Photos with calibration data

§

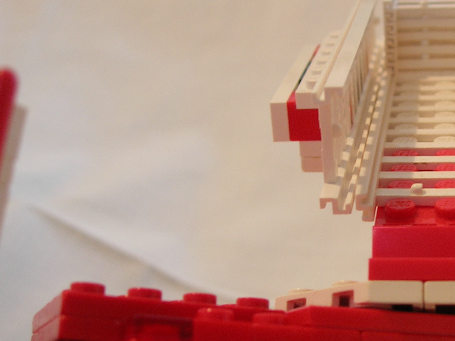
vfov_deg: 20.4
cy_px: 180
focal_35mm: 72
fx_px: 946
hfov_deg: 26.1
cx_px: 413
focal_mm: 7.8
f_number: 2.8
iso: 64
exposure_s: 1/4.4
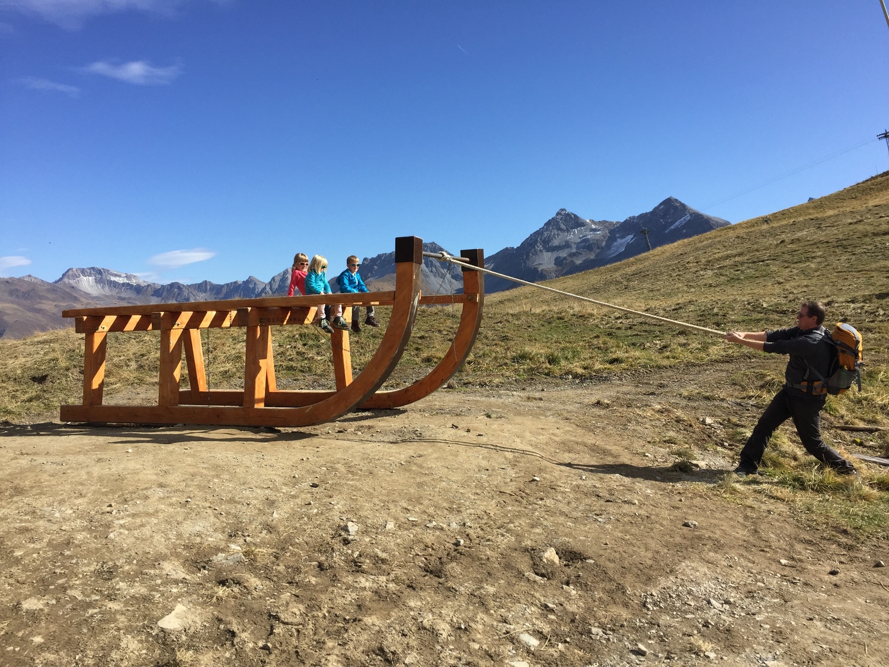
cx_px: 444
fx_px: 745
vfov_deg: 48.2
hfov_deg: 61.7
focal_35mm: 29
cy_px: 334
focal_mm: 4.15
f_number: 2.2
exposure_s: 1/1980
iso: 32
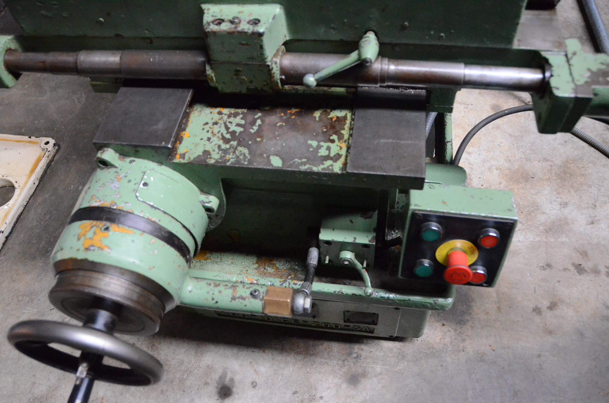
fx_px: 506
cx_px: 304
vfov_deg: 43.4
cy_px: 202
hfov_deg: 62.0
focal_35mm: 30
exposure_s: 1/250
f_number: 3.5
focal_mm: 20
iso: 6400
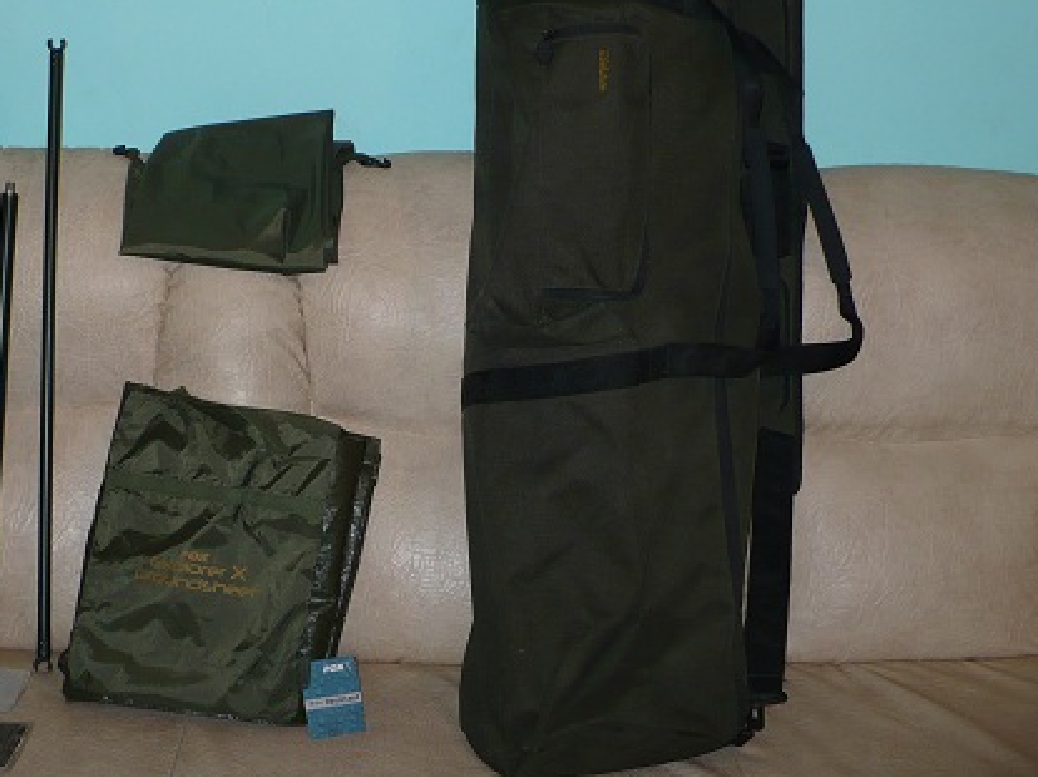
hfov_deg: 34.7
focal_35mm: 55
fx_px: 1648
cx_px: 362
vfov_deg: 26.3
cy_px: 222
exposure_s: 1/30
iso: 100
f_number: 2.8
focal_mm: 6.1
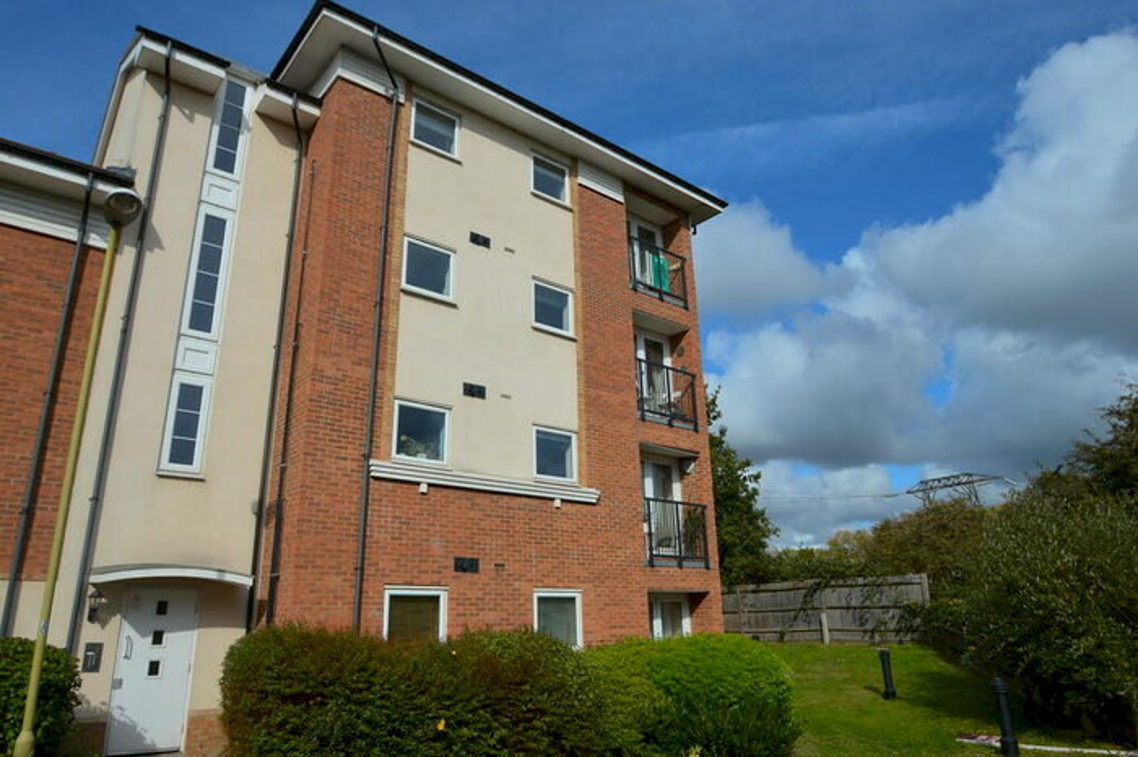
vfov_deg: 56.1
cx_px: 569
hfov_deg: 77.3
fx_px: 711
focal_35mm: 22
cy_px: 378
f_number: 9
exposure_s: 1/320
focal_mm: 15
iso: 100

§

> [Instructions for the task] Could you write out all the records exactly, without the pictures?

> [Response for this exercise]
vfov_deg: 20.4
cy_px: 180
focal_35mm: 72
fx_px: 946
hfov_deg: 26.1
cx_px: 413
focal_mm: 7.8
f_number: 2.8
iso: 64
exposure_s: 1/4.4
cx_px: 444
fx_px: 745
vfov_deg: 48.2
hfov_deg: 61.7
focal_35mm: 29
cy_px: 334
focal_mm: 4.15
f_number: 2.2
exposure_s: 1/1980
iso: 32
fx_px: 506
cx_px: 304
vfov_deg: 43.4
cy_px: 202
hfov_deg: 62.0
focal_35mm: 30
exposure_s: 1/250
f_number: 3.5
focal_mm: 20
iso: 6400
hfov_deg: 34.7
focal_35mm: 55
fx_px: 1648
cx_px: 362
vfov_deg: 26.3
cy_px: 222
exposure_s: 1/30
iso: 100
f_number: 2.8
focal_mm: 6.1
vfov_deg: 56.1
cx_px: 569
hfov_deg: 77.3
fx_px: 711
focal_35mm: 22
cy_px: 378
f_number: 9
exposure_s: 1/320
focal_mm: 15
iso: 100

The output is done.